Step-by-step: How to fix redirects in Plesk / cPanel
- Identify all redirect sources. Panel UI redirects (Plesk: Domain → Hosting Settings → Permanent SEO-safe 301 redirect from www to non-www; cPanel: Redirects). .htaccess rules. nginx-additional configuration. Multiple sources stacking cause chains.
- Choose single source of truth. Best practice: use ONE redirect mechanism per pattern. For www-to-non-www: use Plesk's hosting setting OR .htaccess rule, not both. For URL rewrites: use .htaccess (Apache) or nginx-additional (nginx). Document which mechanism handles which patterns.

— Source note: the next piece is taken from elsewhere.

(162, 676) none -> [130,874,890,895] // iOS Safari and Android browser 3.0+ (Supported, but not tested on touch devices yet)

- Configure Plesk www-to-non-www. Plesk → Domain → Hosting Settings → 'Permanent SEO-safe 301 redirect from www to non-www' (or vice versa). One toggle handles the entire pattern. Avoid duplicating in .htaccess.
- Audit chained redirects. Tools: HTTP status code checker (curl -I -L follows the chain), screaming frog redirect chains report. Max 1 hop (HTTPS upgrade or www canonicalisation). 2+ hops cause crawl waste and slight ranking signal loss.

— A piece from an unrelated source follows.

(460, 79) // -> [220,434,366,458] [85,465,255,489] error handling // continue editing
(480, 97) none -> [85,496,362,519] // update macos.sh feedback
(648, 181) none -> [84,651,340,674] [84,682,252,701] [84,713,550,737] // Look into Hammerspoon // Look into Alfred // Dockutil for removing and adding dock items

- Fix common loop patterns. Loops: A → B → A. Causes: conflicting redirects from .htaccess + panel + WordPress plugin. Test by reading rules in order; identify circular references.
- Set 301 not 302 for permanent moves. Plesk panel redirects default to 301 (correct). .htaccess: 'Redirect 301 /old /new' (not Redirect 302 or Redirect with no code). 302 = temporary, doesn't pass ranking signals reliably. Use 301 unless genuinely temporary.

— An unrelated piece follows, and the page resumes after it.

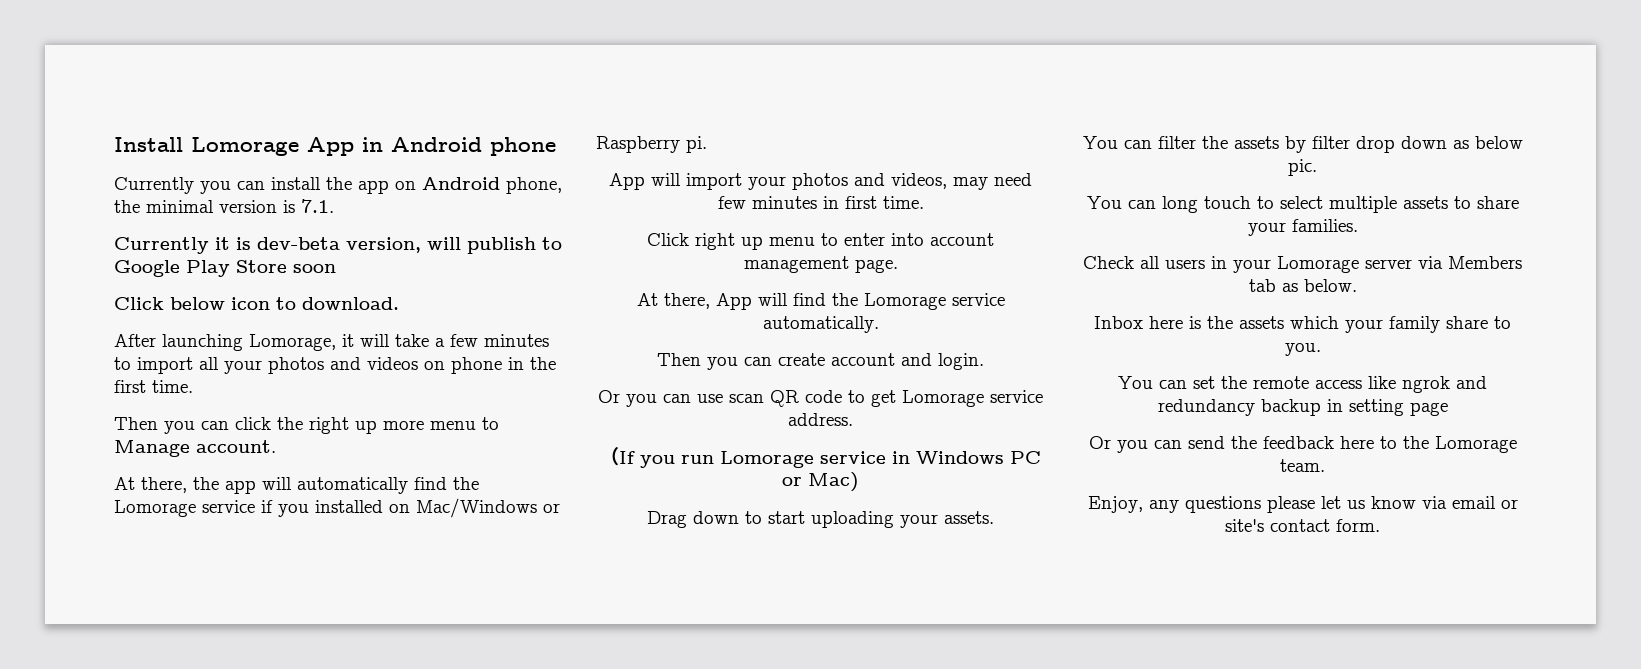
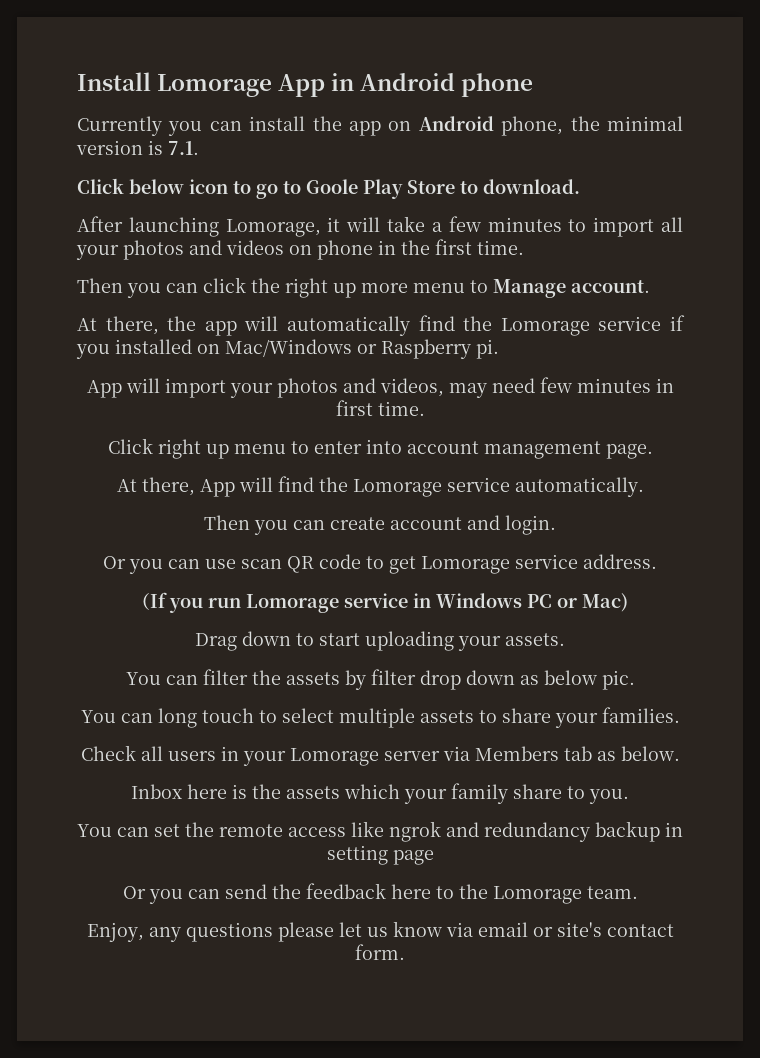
[114,237,562,254] [114,260,336,277] [114,297,270,310] Currently it is dev-beta version, will publish to Google Play Store soon // Click below icon -> [77,178,455,199] Click below icon to go to Goole Play Store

- Test. curl -I -L https://yoursite.com — check status code chain. screaming frog redirect chains report. Search Console → URL Inspection → checks Google sees correct canonical.
Frequently Asked Questions
Plesk redirects vs .htaccess redirects — which wins?
Order: nginx-additional → Plesk panel → .htaccess (where Apache active). nginx-additional applied first; if it redirects, Apache never sees the request. Plesk panel rules typically inject into nginx-additional or top of .htaccess. Stack interactions matter — always test final behaviour.
Why does my Plesk site show 'too many redirects'?
Loop typically. Common cause: SSL configuration redirecting HTTPS → HTTP (or vice versa) infinitely. Check: Plesk SSL/TLS Certificates — is 'Permanent SEO-safe 301 redirect from HTTP to HTTPS' enabled AND .htaccess rule redirecting HTTPS to HTTP both active? Pick one source.
Best way to set up HTTPS redirect on cPanel?
cPanel → SSL/TLS Status → 'Force HTTPS Redirect' toggle (cPanel 80+). Or .htaccess: 'RewriteCond %{HTTPS} off\nRewriteRule ^(.*)$ https://%{HTTP_HOST}%{REQUEST_URI} [L,R=301]'. Use one, not both. Verify with curl.
Should I use Plesk panel for individual URL redirects?
Bulk: use .htaccess (more efficient for many rules). Few: panel UI fine. Plesk has Redirects feature (Domain → Apache & nginx Settings → URL redirect rules) — clean UI but stored in nginx-additional which can be overwritten by panel updates. For critical SEO redirects, prefer .htaccess (durable, version-controlled if you back up panel configs).
How do I bulk-import 1000 redirects on Plesk?
Best: edit .htaccess directly. SSH or Plesk File Manager. Format: 'Redirect 301 /old-path /new-path' per line. For >1000 redirects, consider RewriteMap (Apache) — external file, faster lookup. Test 10-20 redirects manually after import.